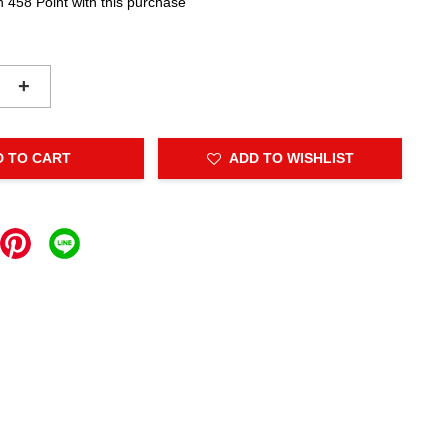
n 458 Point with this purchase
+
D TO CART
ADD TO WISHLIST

---

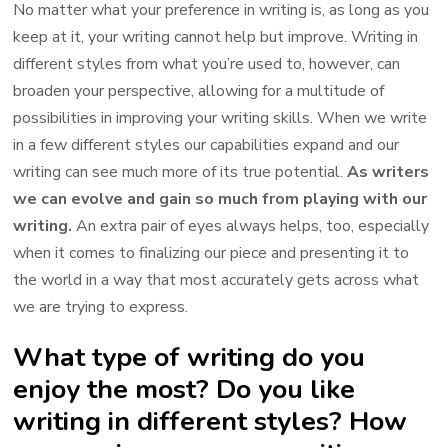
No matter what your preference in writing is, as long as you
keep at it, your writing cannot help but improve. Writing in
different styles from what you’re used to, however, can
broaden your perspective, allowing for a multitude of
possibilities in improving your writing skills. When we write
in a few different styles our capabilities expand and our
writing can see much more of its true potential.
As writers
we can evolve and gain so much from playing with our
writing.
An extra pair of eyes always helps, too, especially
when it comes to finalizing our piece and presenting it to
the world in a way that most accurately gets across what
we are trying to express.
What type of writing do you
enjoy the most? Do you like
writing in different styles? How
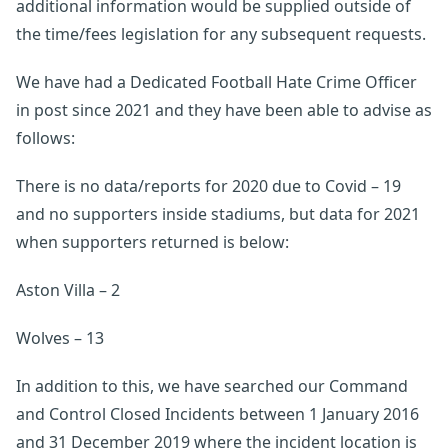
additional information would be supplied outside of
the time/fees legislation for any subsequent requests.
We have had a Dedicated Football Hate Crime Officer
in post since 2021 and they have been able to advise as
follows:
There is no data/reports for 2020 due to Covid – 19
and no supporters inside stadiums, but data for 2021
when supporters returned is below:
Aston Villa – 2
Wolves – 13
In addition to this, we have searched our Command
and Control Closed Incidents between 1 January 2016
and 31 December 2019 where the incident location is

* * *

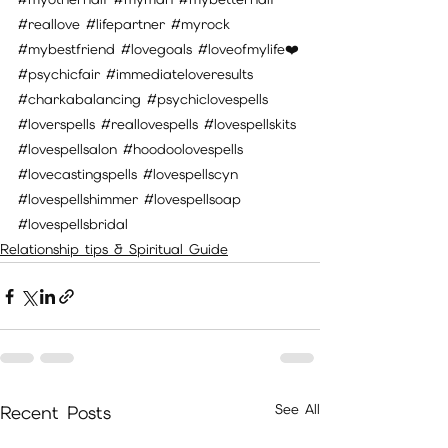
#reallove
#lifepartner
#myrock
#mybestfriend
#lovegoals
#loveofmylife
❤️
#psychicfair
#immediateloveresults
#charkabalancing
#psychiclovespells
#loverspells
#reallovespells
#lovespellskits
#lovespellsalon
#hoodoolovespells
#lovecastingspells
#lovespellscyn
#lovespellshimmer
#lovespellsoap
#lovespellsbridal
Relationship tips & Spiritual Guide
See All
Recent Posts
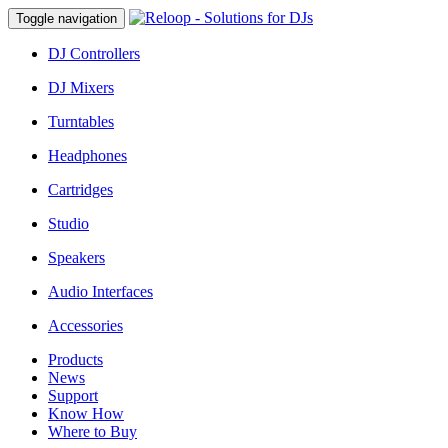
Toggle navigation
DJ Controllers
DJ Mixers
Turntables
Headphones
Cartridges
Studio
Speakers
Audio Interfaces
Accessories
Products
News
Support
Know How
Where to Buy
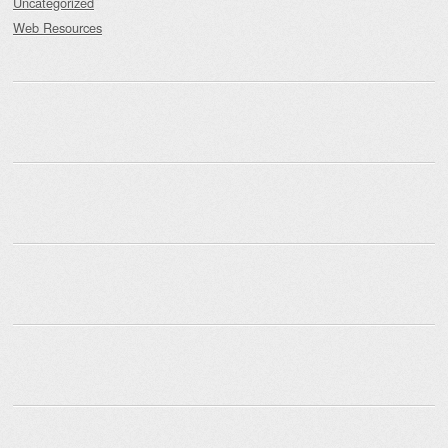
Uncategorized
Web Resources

• [Instructions to follow]
Copy out, word for word, the lines in the items above, beginning with the line that contains "No matter what" and continuing through the line that contains "writing in different styles? How".

• [Answer to this problem]
No matter what your preference in writing is, as long as you
keep at it, your writing cannot help but improve. Writing in
different styles from what you’re used to, however, can
broaden your perspective, allowing for a multitude of
possibilities in improving your writing skills. When we write
in a few different styles our capabilities expand and our
writing can see much more of its true potential.
As writers
we can evolve and gain so much from playing with our
writing.
An extra pair of eyes always helps, too, especially
when it comes to finalizing our piece and presenting it to
the world in a way that most accurately gets across what
we are trying to express.
What type of writing do you
enjoy the most? Do you like
writing in different styles? How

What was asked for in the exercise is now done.